──────── Available data ────────

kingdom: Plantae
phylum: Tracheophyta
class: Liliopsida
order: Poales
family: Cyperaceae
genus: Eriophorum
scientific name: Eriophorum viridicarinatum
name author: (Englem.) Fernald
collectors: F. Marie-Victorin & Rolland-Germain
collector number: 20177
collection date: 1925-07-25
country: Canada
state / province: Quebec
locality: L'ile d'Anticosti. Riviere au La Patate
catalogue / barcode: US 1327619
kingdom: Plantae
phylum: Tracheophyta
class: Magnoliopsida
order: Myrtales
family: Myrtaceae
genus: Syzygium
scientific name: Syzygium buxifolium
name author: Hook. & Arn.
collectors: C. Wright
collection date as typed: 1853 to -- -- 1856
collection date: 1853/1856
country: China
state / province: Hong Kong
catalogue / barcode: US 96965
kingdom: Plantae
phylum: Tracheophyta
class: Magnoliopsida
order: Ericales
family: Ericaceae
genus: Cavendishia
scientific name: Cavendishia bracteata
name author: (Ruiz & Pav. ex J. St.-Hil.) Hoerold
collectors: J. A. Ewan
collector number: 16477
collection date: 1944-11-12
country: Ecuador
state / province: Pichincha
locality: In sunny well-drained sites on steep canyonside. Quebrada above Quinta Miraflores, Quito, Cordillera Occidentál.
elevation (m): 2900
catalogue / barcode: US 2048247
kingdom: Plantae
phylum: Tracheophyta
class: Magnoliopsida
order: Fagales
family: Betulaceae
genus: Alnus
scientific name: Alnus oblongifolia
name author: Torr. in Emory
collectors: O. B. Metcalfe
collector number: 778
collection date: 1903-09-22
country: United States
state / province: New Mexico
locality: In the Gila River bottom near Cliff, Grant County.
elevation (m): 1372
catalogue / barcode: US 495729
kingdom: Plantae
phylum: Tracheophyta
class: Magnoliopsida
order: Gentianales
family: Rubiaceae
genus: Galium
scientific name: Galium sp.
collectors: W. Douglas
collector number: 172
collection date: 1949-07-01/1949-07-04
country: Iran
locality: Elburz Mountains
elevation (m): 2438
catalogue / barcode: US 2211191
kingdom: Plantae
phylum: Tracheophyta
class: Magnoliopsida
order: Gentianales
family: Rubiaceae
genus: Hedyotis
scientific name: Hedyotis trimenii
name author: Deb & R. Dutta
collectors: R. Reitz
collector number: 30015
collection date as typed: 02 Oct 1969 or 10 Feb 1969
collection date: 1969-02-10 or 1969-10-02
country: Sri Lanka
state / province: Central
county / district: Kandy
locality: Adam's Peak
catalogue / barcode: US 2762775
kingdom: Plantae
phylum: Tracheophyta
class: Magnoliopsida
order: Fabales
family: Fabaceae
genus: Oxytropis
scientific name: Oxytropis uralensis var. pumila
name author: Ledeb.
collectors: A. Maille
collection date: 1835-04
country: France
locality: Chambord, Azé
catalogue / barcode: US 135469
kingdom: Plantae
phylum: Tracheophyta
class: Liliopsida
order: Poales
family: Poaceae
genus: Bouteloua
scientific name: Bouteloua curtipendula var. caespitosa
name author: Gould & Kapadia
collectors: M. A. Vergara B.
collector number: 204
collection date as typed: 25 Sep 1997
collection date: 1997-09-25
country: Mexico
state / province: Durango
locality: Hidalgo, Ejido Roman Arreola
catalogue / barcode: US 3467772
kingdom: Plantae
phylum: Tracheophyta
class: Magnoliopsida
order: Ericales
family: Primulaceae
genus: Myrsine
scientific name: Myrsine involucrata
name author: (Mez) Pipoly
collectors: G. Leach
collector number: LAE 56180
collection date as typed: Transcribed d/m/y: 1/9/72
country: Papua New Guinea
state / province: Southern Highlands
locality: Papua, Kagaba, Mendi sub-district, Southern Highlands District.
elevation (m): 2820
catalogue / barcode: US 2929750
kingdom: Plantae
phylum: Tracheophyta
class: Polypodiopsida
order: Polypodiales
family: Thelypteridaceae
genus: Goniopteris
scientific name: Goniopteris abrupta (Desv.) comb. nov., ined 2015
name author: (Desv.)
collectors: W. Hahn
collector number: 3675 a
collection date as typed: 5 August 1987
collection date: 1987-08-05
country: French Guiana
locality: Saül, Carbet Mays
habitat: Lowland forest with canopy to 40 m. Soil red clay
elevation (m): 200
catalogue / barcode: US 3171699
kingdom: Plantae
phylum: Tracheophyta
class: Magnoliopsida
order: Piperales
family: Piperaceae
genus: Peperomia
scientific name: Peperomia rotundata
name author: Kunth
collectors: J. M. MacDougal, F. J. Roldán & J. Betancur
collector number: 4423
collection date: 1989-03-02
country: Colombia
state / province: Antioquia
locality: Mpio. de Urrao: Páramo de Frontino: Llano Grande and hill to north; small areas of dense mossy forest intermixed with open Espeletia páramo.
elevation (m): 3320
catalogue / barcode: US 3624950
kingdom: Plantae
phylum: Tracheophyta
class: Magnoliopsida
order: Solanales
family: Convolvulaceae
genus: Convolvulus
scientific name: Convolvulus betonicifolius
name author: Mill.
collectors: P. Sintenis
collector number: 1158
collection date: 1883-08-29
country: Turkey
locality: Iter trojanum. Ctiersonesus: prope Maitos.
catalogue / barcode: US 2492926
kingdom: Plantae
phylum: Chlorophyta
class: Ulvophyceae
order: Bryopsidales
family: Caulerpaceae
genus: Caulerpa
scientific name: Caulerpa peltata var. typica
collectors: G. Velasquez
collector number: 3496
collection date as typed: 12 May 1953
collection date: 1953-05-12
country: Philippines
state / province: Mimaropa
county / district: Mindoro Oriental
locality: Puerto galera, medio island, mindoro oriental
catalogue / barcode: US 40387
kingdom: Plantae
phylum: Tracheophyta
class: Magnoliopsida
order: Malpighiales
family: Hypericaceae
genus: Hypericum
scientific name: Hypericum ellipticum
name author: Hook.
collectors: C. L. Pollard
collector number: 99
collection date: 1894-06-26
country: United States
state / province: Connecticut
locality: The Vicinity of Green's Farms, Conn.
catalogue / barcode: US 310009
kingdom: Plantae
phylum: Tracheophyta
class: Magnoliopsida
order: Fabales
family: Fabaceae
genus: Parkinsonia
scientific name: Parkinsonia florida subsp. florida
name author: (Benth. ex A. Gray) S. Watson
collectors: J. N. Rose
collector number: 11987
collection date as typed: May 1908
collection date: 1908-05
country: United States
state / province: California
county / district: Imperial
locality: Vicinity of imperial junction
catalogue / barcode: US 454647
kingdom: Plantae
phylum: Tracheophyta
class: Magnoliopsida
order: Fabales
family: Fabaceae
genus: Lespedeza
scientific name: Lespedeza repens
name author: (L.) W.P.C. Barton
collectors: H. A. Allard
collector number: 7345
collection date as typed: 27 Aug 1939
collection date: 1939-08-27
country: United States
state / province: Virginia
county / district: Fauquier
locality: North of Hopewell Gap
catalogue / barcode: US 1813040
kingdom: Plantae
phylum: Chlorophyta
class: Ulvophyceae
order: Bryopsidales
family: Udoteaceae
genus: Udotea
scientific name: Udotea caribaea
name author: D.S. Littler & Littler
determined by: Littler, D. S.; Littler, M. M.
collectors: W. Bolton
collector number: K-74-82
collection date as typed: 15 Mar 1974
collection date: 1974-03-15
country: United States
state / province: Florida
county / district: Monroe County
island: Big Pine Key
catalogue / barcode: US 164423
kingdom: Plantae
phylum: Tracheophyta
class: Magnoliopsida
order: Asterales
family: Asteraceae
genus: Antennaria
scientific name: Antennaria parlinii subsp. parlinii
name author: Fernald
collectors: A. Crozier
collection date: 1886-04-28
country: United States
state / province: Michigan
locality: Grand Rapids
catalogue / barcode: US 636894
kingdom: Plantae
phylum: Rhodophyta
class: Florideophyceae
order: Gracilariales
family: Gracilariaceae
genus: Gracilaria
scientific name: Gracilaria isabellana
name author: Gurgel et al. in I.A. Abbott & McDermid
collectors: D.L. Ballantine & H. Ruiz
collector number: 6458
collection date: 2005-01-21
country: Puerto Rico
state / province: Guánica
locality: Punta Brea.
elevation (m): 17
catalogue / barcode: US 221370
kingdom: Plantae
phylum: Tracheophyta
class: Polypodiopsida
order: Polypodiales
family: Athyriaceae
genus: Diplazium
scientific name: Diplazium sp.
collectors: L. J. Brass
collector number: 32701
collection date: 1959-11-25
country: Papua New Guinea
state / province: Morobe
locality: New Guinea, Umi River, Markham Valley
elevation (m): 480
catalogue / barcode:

────────

*Prompt*
Copy the entries word for word, starting at the line that contains "catalogue / barcode: US 221370" and ending at the last line of the entries.

*Problem solution*
catalogue / barcode: US 221370
kingdom: Plantae
phylum: Tracheophyta
class: Polypodiopsida
order: Polypodiales
family: Athyriaceae
genus: Diplazium
scientific name: Diplazium sp.
collectors: L. J. Brass
collector number: 32701
collection date: 1959-11-25
country: Papua New Guinea
state / province: Morobe
locality: New Guinea, Umi River, Markham Valley
elevation (m): 480
catalogue / barcode:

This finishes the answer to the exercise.